London Borough of Barnet v Kamyab [2021] EWCA Crim 543 [Link]

This is an important decision that exposes what seems to be a drafting weakness in the wording of s.31 POCA [prosecutor’s appeal in respect of a confiscation order made by the Crown Court].  The literal terms of POCA 32(1), in clear contrast to s. 32(2), currently contains no explicit power to remit to the Crown Court a confiscation order that was incorrectly made (as opposed to a case where the Crown Court failed or declined to make a confiscation order).  The powers of the CACD under s.32(1) are currently limited to confirming, quashing or varying the confiscation order.  The Court, in this case, remarked that “disposing of confiscation proceedings on a preliminary issue of law is, as the powers of this court currently stand, a dangerous course and one which we do not expect to see again”. It is respectfully submitted that the scope and purpose of POCA s.8(1) and (2), ought not to be overstated given that those subsections apply to ‘criminal lifestyle’ cases as well as to cases of ‘particular criminal conduct’ .  

R v Court [2021] EWCA Crim 242 [Link]

This is a confiscation case [under Pt 2 POCA 2002] with an extraordinary and unfortunate history but which also carries a number of ‘object lessons’. 

R v Patel [2021] EWCA Crim 231 [Link]

This is an important sentencing decision in relation to the Release of Prisoners (Alteration of Relevant Proportion of Sentence) Order 2020 that came into force on 1 April 2020: “It changes, for certain offenders sentenced to a fixed-term custodial sentence, the point at which the offender is entitled to release. Before the 2020 Order came into force, such an offender was entitled to release once one half of the sentence had been served. The 2020 Order changes that to the two-thirds point. So, where the 2020 Order applies, an offender sentenced to a 12 year term is entitled to release at the 8 year point, rather than the 6 year point. The 2020 Order applies to sentences passed on or after 1 April 2020, even if the offence was committed before 1 April 2020, and even if the offender was convicted before that date. That means that the length of time that an offender spends in custody will depend on whether they happen to be sentenced before or after 1 April 2020” (per Dame Victoria Sharp P [QBD], at [1]).  NOTE that the Court merely took “12 years” as an example.  Where the sentence imposed by the sentencer is for a term of seven years’  imprisonment or more, and is imposed for a “relevant violent or sexual offence”, the proportion of that sentence that must be served will be two thirds of the sentence.  A “relevant violent or sexual offence” means an offence listed in Part 1 or 2 of Schedule 15 to the Criminal Justice Act 2003 for which a sentence of life imprisonment may be imposed. 

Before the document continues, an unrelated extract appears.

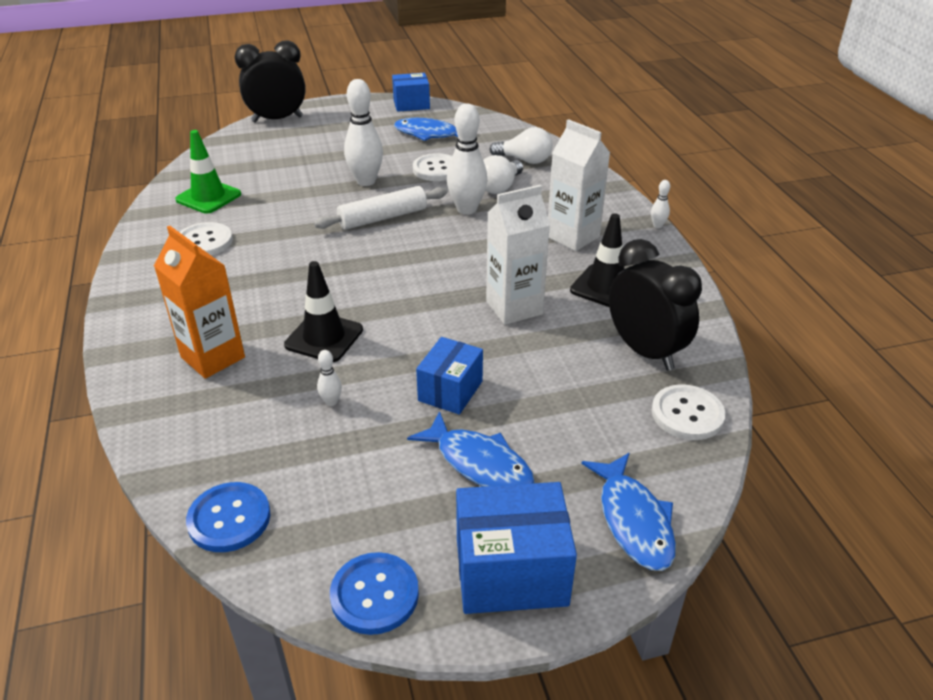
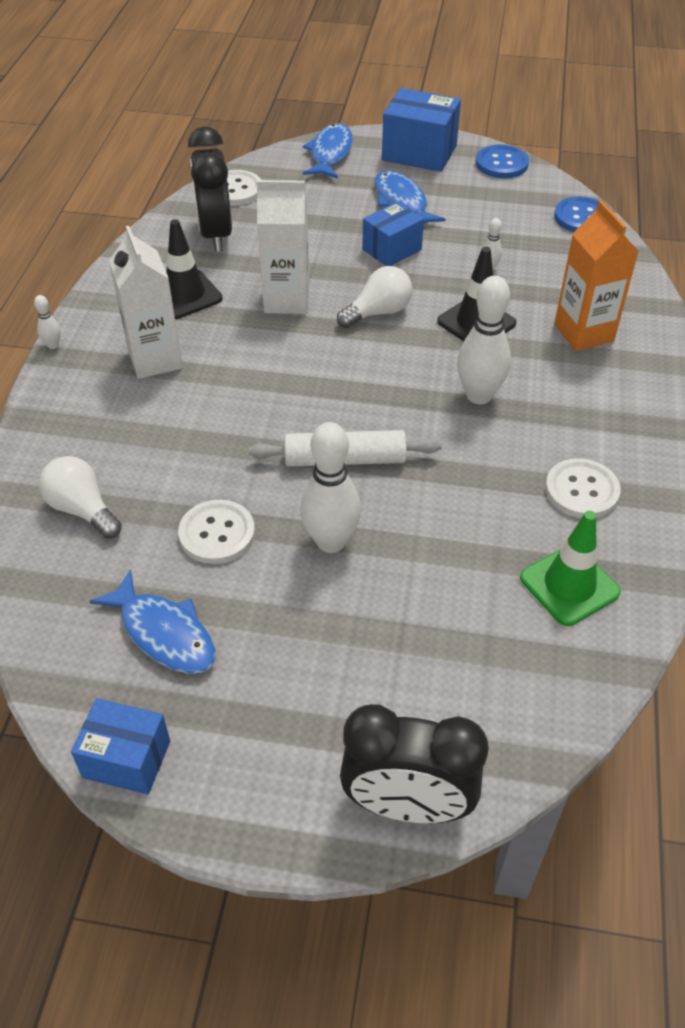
camera: 155 degrees left, 10 degrees up
white bowling pin [447,104,487,215] -> white bowling pin moved to [457,276,511,404]
white light bulb [483,155,523,194] -> white light bulb moved to [337,266,412,328]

R v Wainwright [2021] EWCA Crim 122 [Link]

The case considers the relationship between section 34 of the Criminal Justice and Public Order Act 1994 and R v Lucas [1981] Q.B. 720. 

R v Thomasson [2021] EWCA Crim 114 [Link]

An important decision that confirms that e-fit pictures constitute hearsay evidence within the meaning, and for the purposes of, the Criminal Justice Act 2003.